• India
  • Jun 11
  • Sreesha V.M

Govt approves 96 companies under round-3 of PLI scheme for textiles

• The government has approved 22 new applicants under the Production Linked Incentive (PLI) scheme for textiles. 

• The newly approved companies are expected to bring in a total investment of Rs 2,339.14 crore, generate a projected turnover of Rs 15,561.34 crore in notified products, and create 36,217 employment opportunities across the textile value chain. 

• A total of 96 companies have been selected under round-3 of the scheme with a total committed investment of Rs 12,822.67 crore and a projected turnover of Rs 58,294.18 crore.

• The approved applicants span key focus segments of the PLI Scheme, including man-made fibre (MMF) apparel, MMF fabrics and technical textiles, thereby further strengthening India's position as a global hub for value-added textile manufacturing.

PLI scheme for textiles

• To strengthen the domestic manufacturing capacity, enhancing exports, generating employment and reducing the import dependence across multiple strategic sectors, the Production Linked Incentive (PLI) schemes have been implemented across 14 key sectors including textiles.

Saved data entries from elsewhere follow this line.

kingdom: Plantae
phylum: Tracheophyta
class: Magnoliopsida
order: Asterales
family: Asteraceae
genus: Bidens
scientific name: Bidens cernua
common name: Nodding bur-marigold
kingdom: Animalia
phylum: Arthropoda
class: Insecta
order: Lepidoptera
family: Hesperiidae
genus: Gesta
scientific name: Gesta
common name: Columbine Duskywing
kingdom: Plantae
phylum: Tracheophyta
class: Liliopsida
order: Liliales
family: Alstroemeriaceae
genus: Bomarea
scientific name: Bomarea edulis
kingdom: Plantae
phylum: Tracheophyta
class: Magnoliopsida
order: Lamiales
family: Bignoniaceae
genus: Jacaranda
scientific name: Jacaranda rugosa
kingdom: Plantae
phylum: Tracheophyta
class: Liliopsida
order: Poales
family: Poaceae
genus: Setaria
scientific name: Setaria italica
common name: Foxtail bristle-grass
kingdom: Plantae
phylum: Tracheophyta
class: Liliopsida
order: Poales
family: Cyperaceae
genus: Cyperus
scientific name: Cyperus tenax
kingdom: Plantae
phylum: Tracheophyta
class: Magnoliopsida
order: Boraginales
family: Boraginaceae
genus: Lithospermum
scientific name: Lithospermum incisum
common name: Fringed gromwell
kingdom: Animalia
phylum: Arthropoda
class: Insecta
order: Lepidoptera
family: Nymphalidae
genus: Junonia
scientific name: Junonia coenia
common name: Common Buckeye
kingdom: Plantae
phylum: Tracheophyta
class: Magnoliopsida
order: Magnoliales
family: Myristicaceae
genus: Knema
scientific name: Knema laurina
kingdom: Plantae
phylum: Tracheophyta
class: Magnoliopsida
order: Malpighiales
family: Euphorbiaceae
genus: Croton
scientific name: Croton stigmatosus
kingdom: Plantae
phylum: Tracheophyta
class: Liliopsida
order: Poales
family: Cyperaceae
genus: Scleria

• The PLI schemes have facilitated fresh investments in the identified sectors and supported the expansion of manufacturing capacities.

• The PLI scheme for Textiles was approved with an outlay of Rs 10,683 crore in September 2021, to promote production of MMF apparel, MMF fabrics and products of technical textiles in the country to enable textile sector to achieve size and scale and to become competitive. 

• Performance years commences from financial year 2024-25 to 2028-29.

• The incentive structure has been so formulated that industry will be encouraged to invest in fresh capacities in these segments. 

• This will give a major push to growing high value MMF segment which will complement the efforts of cotton and other natural fibre-based textiles industry in generating new opportunities for employment and trade, resultantly helping India regain its historical dominant status in global textiles trade.

• The Part-1 includes any company willing to create a separate manufacturing company under Companies Act 2013, and invest minimum Rs 300 crore (excluding land and administrative building cost) to manufacture notified products. Such companies will be eligible to get incentive when they achieve a minimum of Rs 600 crore turnover by manufacturing and selling the notified products by the first performance year.

• The Part-2 includes companies willing to create separate manufacturing company under Companies Act 2013, and invest minimum Rs 100 crore (excluding land and administrative building cost) to manufacture notified products. Such company will be eligible to get incentive when they achieve a minimum of Rs 200 crore turnover by manufacturing and selling the notified products by the first performance year.

• In addition, priority will be given for investment in Aspirational Districts, Tier-3, Tier-4 towns, and rural areas and due to this priority Industry will be incentivised to move to backward areas. 

• The scheme would help increase India’s share in the global man-made fibre and technical textiles sector.